The policy would allow faculty to take 16 consecutive semester weeks off work after the birth of adoption of a child. Previously, each person’s leave depended on their department head. The policy would be the first of its kind in the state of Kentucky, McClain said.

“We wanted to have it open so that if the baby came mid-semester that you could have the option of taking the leave that would cross two semesters and then working 16 semester-weeks instead,” McClain said.

McClain also pointed out that the policy covers women, men, and same-sex partners. It also includes births and adoptions. 

The Faculty Senate approved the policy with two slight amendments to make the policy easier to understand.

Brian Kuster, vice president for enrollment and student experience, explained the new model that will be effective next year and mentioned that changes to the model were not over.

“The model is really based on actions that would increase opportunity and access for your students, and also, obviously increase net tuition,” Kuster said.

The key points from this new model are the elimination on the ACT requirement on most scholarship spaces, the minimum amount was increased and created a new band with a lower GPA eligibility range, Kuster said. The new model works to help students financially.

When asked about where the money was going to come from, Kuster pointed to net tuition from enrollment and increased retention. He said that the consulting firm that pointed out that changing the merit system would have a “positive effect on the net tuition.”

“If we recruit a student that is more likely to graduate than someone that’s not, then we’ll have that net tuition over a four-year period,” Kuster said.

Provost Cheryl Stevens pointed out that merit model is a discount on tuition that helps make WKU more competitive. When concerns were raised about less people available to go to college, Kuster was ready to answer.

“We’re doing multiple things this year to look at how we recruit, who we recruit and where we recruit,” Kuster said. 

Kuster addressed that fact the WKU is working on an enrollment plan and questions the senators had about the scholarship model such as extending the scholarship availability past four years and who this model would benefit.

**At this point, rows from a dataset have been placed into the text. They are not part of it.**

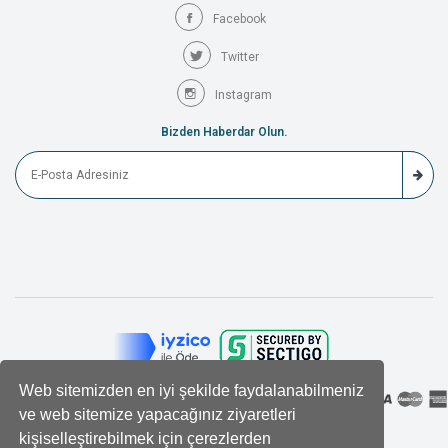
Facebook
Twitter
Instagram
Bizden Haberdar Olun.
Web sitemizden en iyi şekilde faydalanabilmeniz
ve web sitemize yapacağınız ziyaretleri
kişiselleştirebilmek için çerezlerden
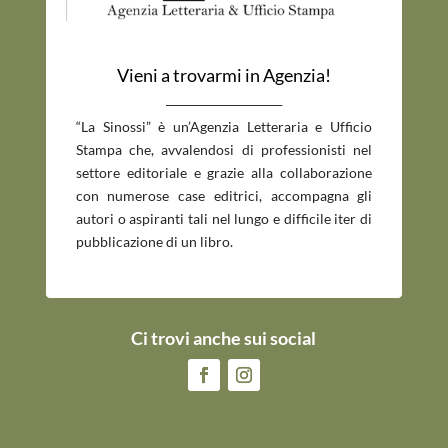
Vieni a trovarmi in Agenzia!
_____________________________
“La Sinossi” è un’Agenzia Letteraria e Ufficio
Stampa che, avvalendosi di professionisti nel
settore editoriale e grazie alla collaborazione
con numerose case editrici, accompagna gli
autori o aspiranti tali nel lungo e difficile iter di
pubblicazione di un libro.
Ci trovi anche sui social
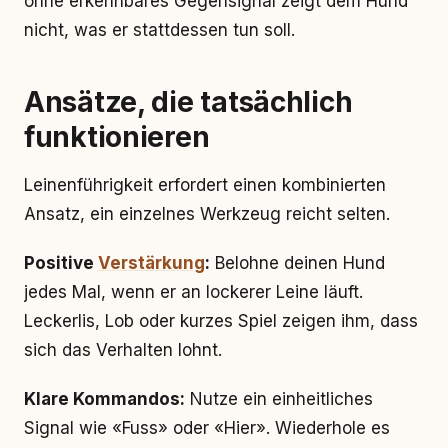
ohne erkennbares Gegensignal zeigt dem Hund
nicht, was er stattdessen tun soll.
Ansätze, die tatsächlich
funktionieren
Leinenführigkeit erfordert einen kombinierten
Ansatz, ein einzelnes Werkzeug reicht selten.
Positive
Verstärkung
:
Belohne deinen Hund
jedes Mal, wenn er an lockerer Leine läuft.
Leckerlis, Lob oder kurzes Spiel zeigen ihm, dass
sich das Verhalten lohnt.
Klare Kommandos:
Nutze ein einheitliches
Signal wie «Fuss» oder «Hier». Wiederhole es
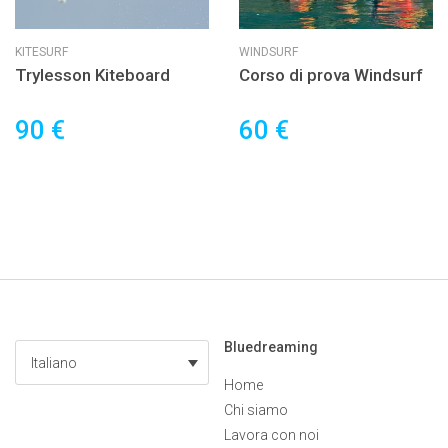
KITESURF
WINDSURF
Trylesson Kiteboard
Corso di prova Windsurf
90 €
60 €
Bluedreaming
Italiano
Home
Chi siamo
Lavora con noi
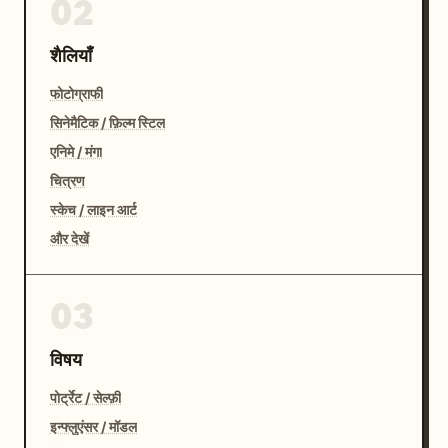
02
शैलियाँ
फोटोग्राफी
सिनेमैटिक / फ़िल्म स्टिल
एनिमे / मंगा
चित्रण
स्केच / लाइन आर्ट
और देखें
03
विषय
पोर्ट्रेट / सेल्फ़ी
इन्फ्लुएंसर / मॉडल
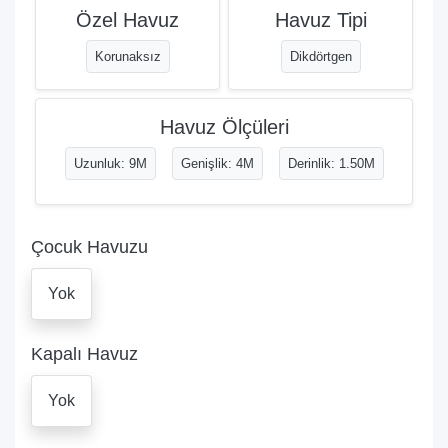
Özel Havuz
Havuz Tipi
Korunaksız
Dikdörtgen
Havuz Ölçüleri
Uzunluk: 9M
Genişlik: 4M
Derinlik: 1.50M
Çocuk Havuzu
Yok
Kapalı Havuz
Yok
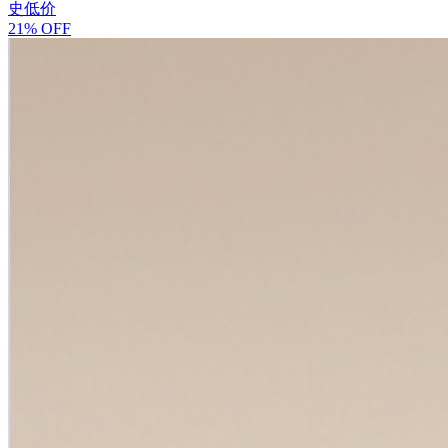
史低价
21% OFF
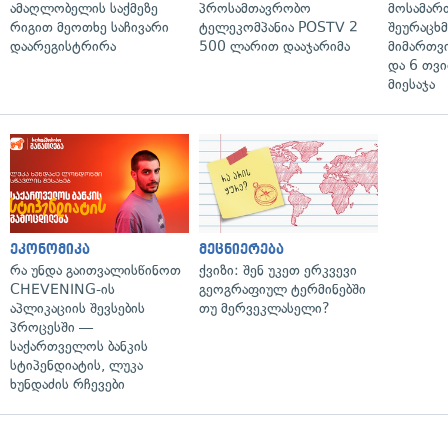
ამაღლობელის საქმეზე
პროსამთავრობო
მოსამარ
რიგით მეოთხე საჩივარი
ტელეკომპანია POSTV 2
შეურაცხ
დაარეგისტრირა
500 ლარით დააჯარიმა
მიმართვ
და 6 თვ
მიესაჯა
ეკონომიკა
მეცნიერება
რა უნდა გაითვალისწინოთ
ქვიზი: შენ უკეთ ერკვევი
CHEVENING-ის
გეოგრაფიულ ტერმინებში
აპლიკაციის შევსების
თუ მერვეკლასელი?
პროცესში —
საქართველოს ბანკის
სტიპენდიატის, ლუკა
ხუნდაძის რჩევები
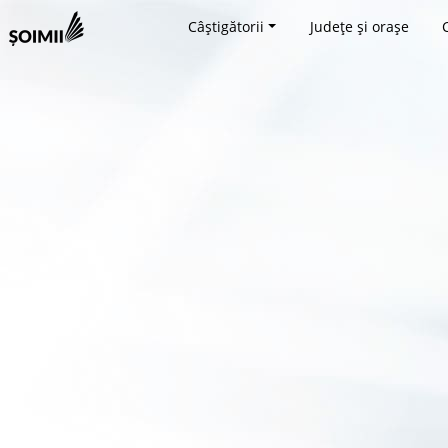
Câștigătorii
Județe și orașe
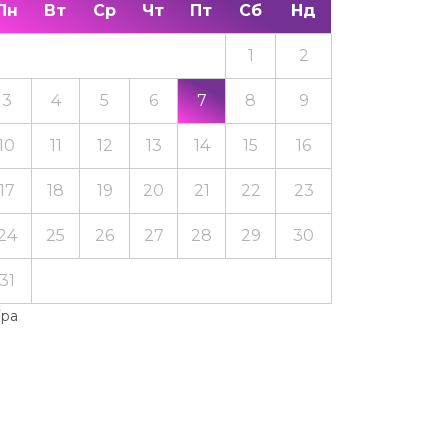
Пн
Вт
Ср
Чт
Пт
Сб
Нд
1
2
3
4
5
6
7
8
9
10
11
12
13
14
15
16
17
18
19
20
21
22
23
24
25
26
27
28
29
30
31
Тра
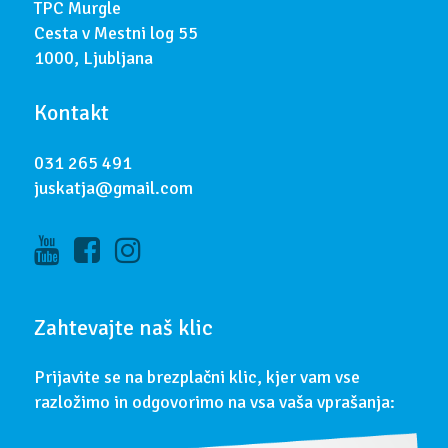
TPC Murgle
Cesta v Mestni log 55
1000, Ljubljana
Kontakt
031 265 491
juskatja@gmail.com
Zahtevajte naš klic
Prijavite se na brezplačni klic, kjer vam vse
razložimo in odgovorimo na vsa vaša vprašanja:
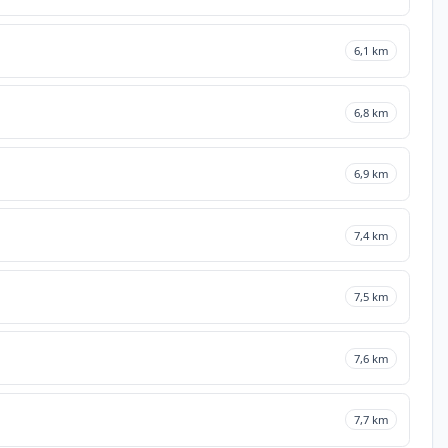
6,1 km
6,8 km
6,9 km
7,4 km
7,5 km
7,6 km
7,7 km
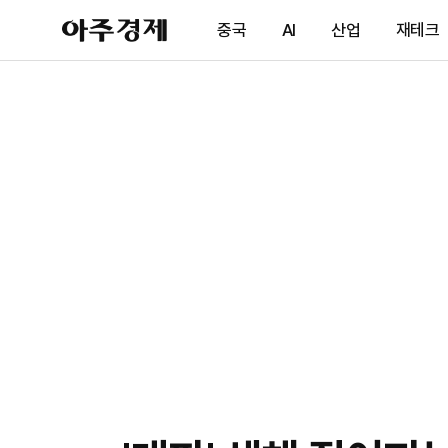
아
중국
AI
산업
재테크
주
경
제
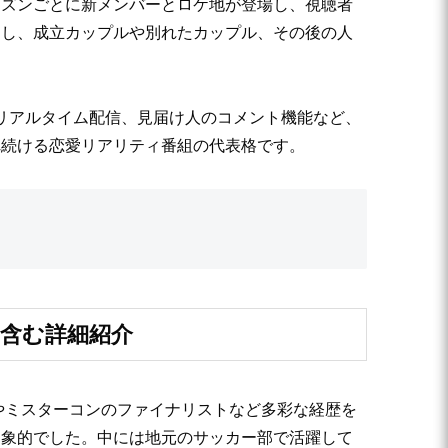
ーズンごとに新メンバーとロケ地が登場し、視聴者
加し、成立カップルや別れたカップル、その後の人
やリアルタイム配信、見届け人のコメント機能など、
れ続ける恋愛リアリティ番組の代表格です。
を含む詳細紹介
やミスターコンのファイナリストなど多彩な経歴を
印象的でした。中には地元のサッカー部で活躍して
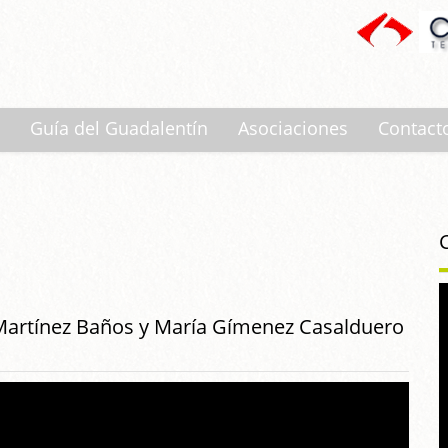
Guía del Guadalentín
Asociaciones
Contact
o Martínez Baños y María Gímenez Casalduero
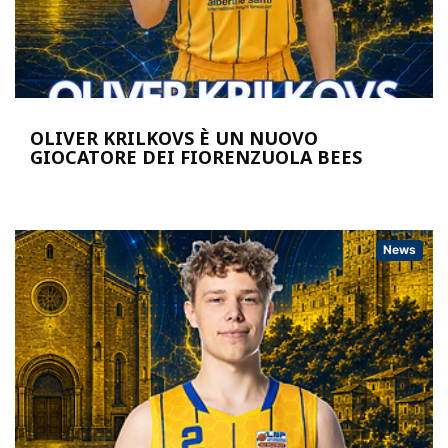
OLIVER KRILKOVS È UN NUOVO
GIOCATORE DEI FIORENZUOLA BEES
News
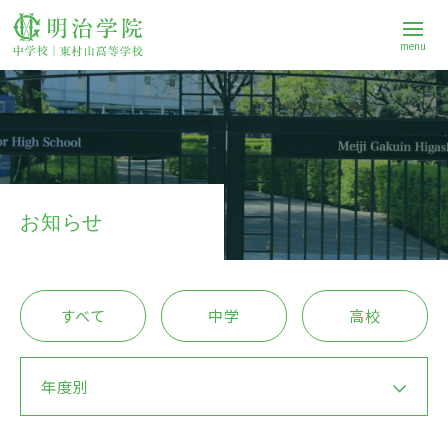
menu
学校案内
中学校
お知らせ
高等学校
すべて
中学
高校
進路
年度別
Q&A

Stevens gave a report to the Faculty Senate discussing goals for the year in relation to goals she had made over the summer at an event with the President. Will Harris, student body president, also gave a quick update to the Faculty Senate about a few things going on with the Student Government Association.

The Faculty Senate also discussed some tabled business from the last meeting. Beth Laves, associate vice president for the division of extended learning and outreach, presented more information on a policy change relating to some new definitions within DELO.